Mohammed Ali Jassim, a 40-year-old Sunni owner of a spare parts store, was hopeful the security plan will work. Jassim said he was forced to abandon his business in one of Baghdad's commercial areas, Sinak, where more than 50 people were kidnapped by gunmen disguised in military uniforms late last year. Jassim's brother was among the victims.

"I wish I could open my store again and send my children to their schools without fear of being kidnapped or killed," Jassim said.

But a supermarket owner in western Baghdad, Anwar Abdullah, claimed the security push is doomed for failure because most of the militants have fled the city in advance.

"It sounds like this security plan is going to affect us more than it will affect terrorists," he said.

After nightfall - and the daily citywide curfew - US warplanes flew low over Baghdad in an apparent attempt to show the security push is gathering momentum.

In southern Iraq, British and Iraqi security forces closed two border points with Iran at Sheeb and Shalamcha - blocking the gates with large metal shipping containers - and expanded coastal patrols to monitor maritime traffic into southern Iraq, a statement said.

Authorities also set up checkpoints ringing Basra, Iraq's second-largest city and the commercial hub of the Shiite-dominated south. The British military said the operation would last for 72 hours.

President Bush said Wednesday the Iranian government is providing armor-piercing bombs to kill American soldiers in Iraq, although he backed away from claims the top echelon of Iran's government was responsible.

Iraq also temporarily closed its borders with Syria on Wednesday. Washington and some allies have claimed Sunni militants have used Syria's porous border with Iraq as vital supply routes.

Meanwhile, another round of conflicting reports deepened the mystery about the whereabouts of radical Shiite cleric Muqtada al-Sadr, whose loyalists include the Mahdi Army militia.

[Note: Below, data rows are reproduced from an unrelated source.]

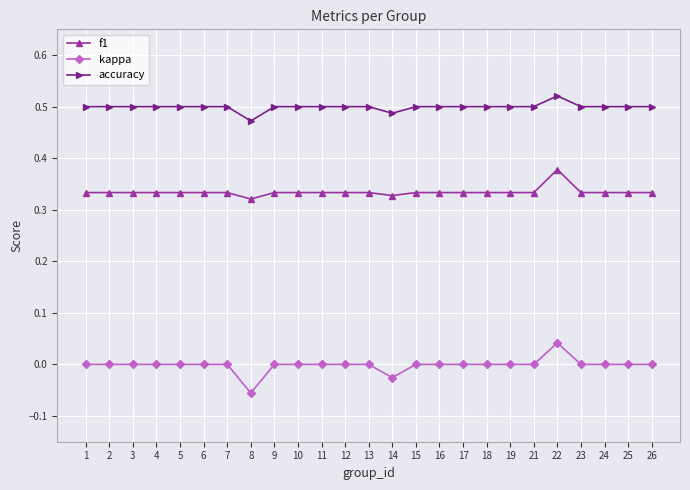

True or false: f1 and kappa cross at least once.

False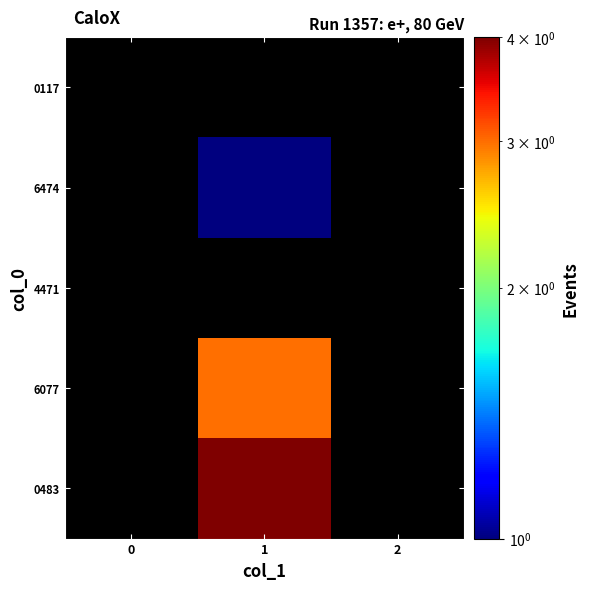

How many data points does each series have?

3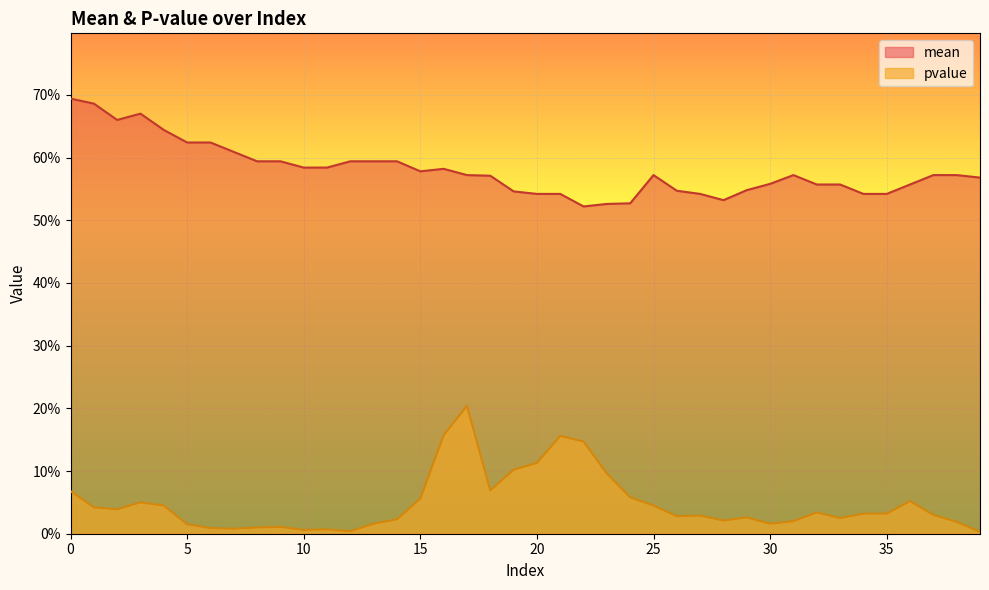

The value of pvalue at 3 is 0.1. True or false?

True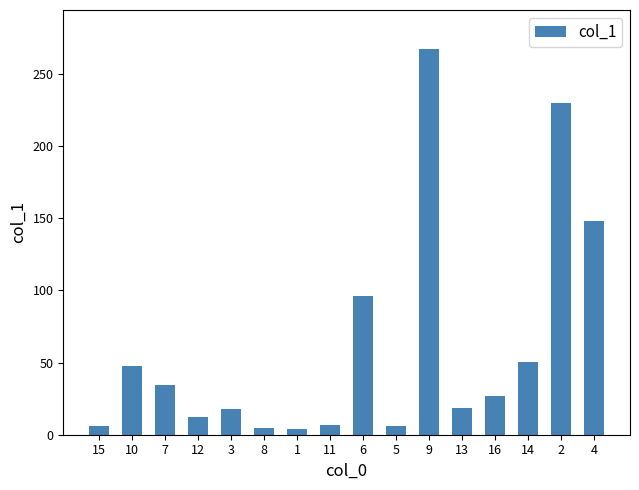

At which label does the data first exceed 26?

10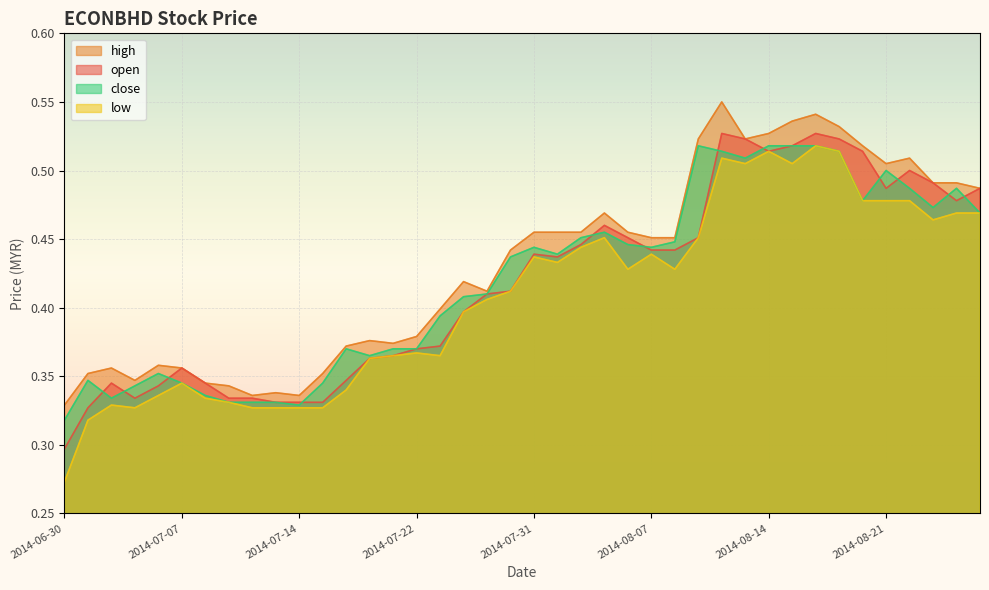

Which category has the lowest value in the open series?

2014-06-30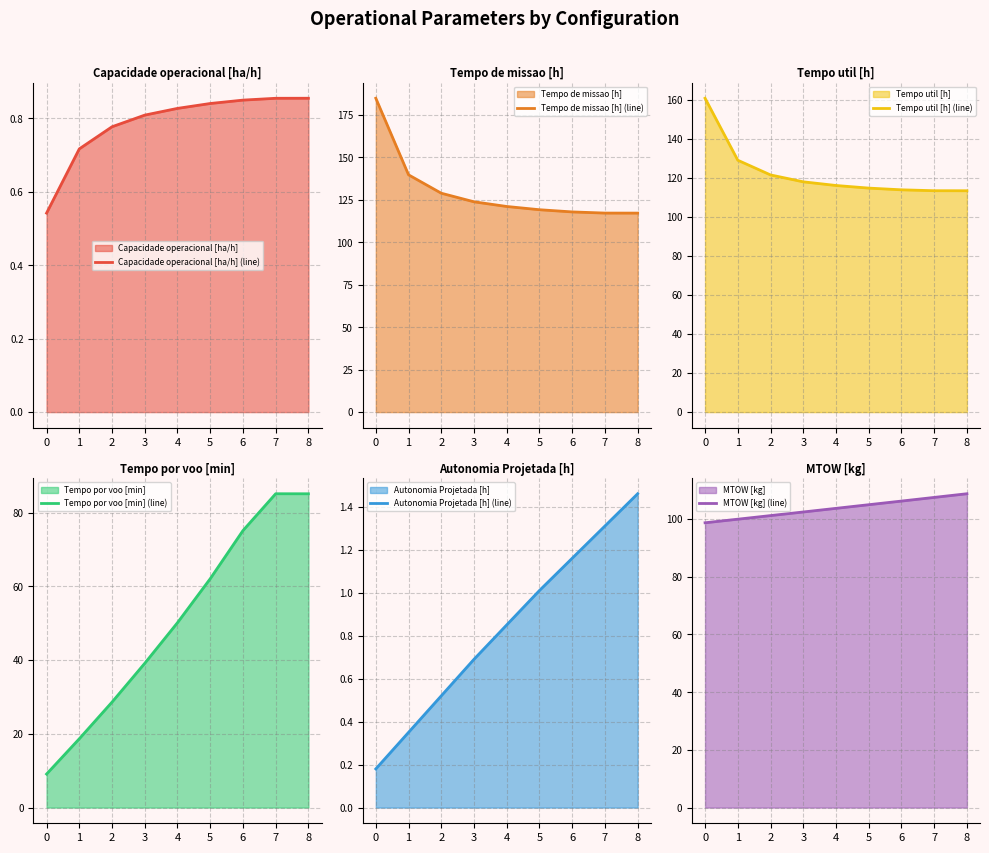

Reading left to right, transcribe all the data shown in this chart.

Capacidade operacional [ha/h] (line): 0.5	0.7	0.8	0.8	0.8	0.8	0.8	0.9	0.9
Tempo de missao [h] (line): 184.7	139.6	128.8	123.7	121.0	119.1	117.8	117.1	117.1
Tempo util [h] (line): 160.8	129.1	121.5	118.0	116.1	114.8	113.9	113.5	113.4
Tempo por voo [min] (line): 9.1	18.7	28.6	39.1	50.1	62.0	75.1	85.1	85.1
Autonomia Projetada [h] (line): 0.2	0.3	0.5	0.7	0.8	1.0	1.2	1.3	1.5
MTOW [kg] (line): 98.7	100.0	101.2	102.5	103.7	105.0	106.2	107.5	108.8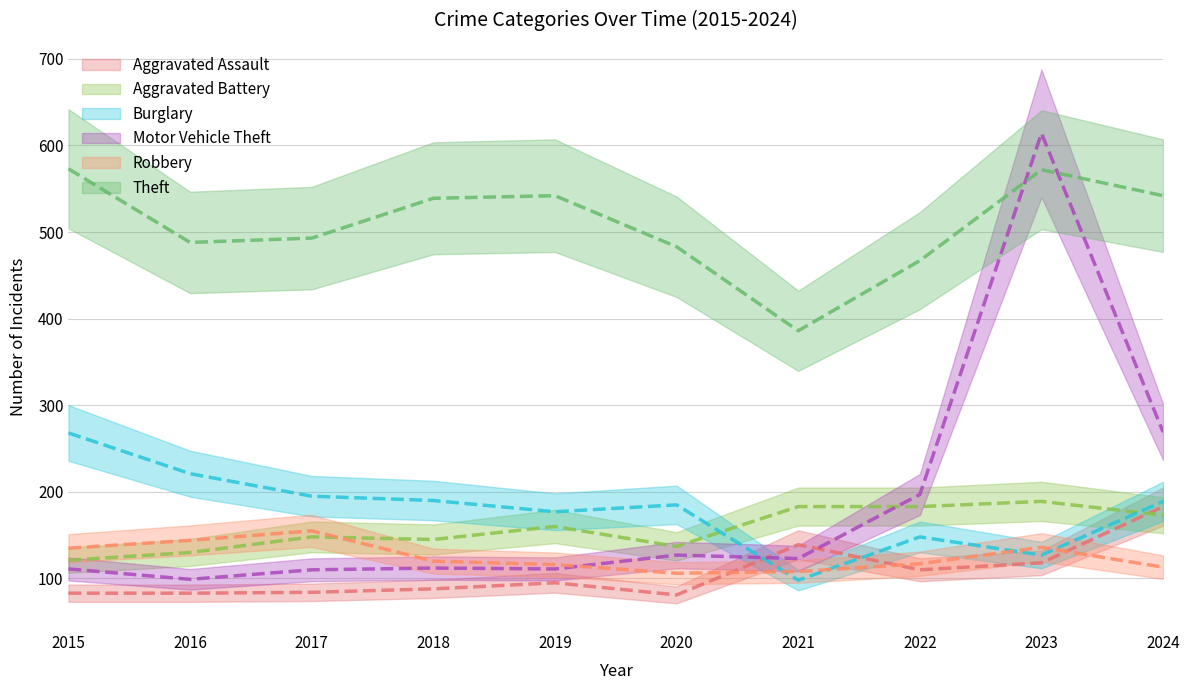

The value of Burglary at 2023 is 127. True or false?

True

Sami al-Askari, a top adviser to Iraq's prime minister, said al-Sadr traveled to Iran "a few days ago," but he gave no details on how long the cleric would stay. He denied that al-Sadr left Iraq in fear of arrest under the security crackdown. But a lawmaker loyal to al-Sadr, Saleh al-Ukaili, insisted that al-Sadr is in Iraq and claimed the accounts of his departure were part of a "campaign by the US military" to track down the cleric.

A statement from the office of President Jalal Talabani quoted him as saying that he has no information on al-Sadr's location, but he believed "many of the Mahdi Army commanders have been instructed to leave Iraq to facilitate the mission of the security forces."

In Washington, Defense Secretary Robert Gates was asked about reports that al-Sadr was in Iran. "I hear that ... but I haven't seen any factual proof at this point," Gates said. "I don't think he went there for a vacation."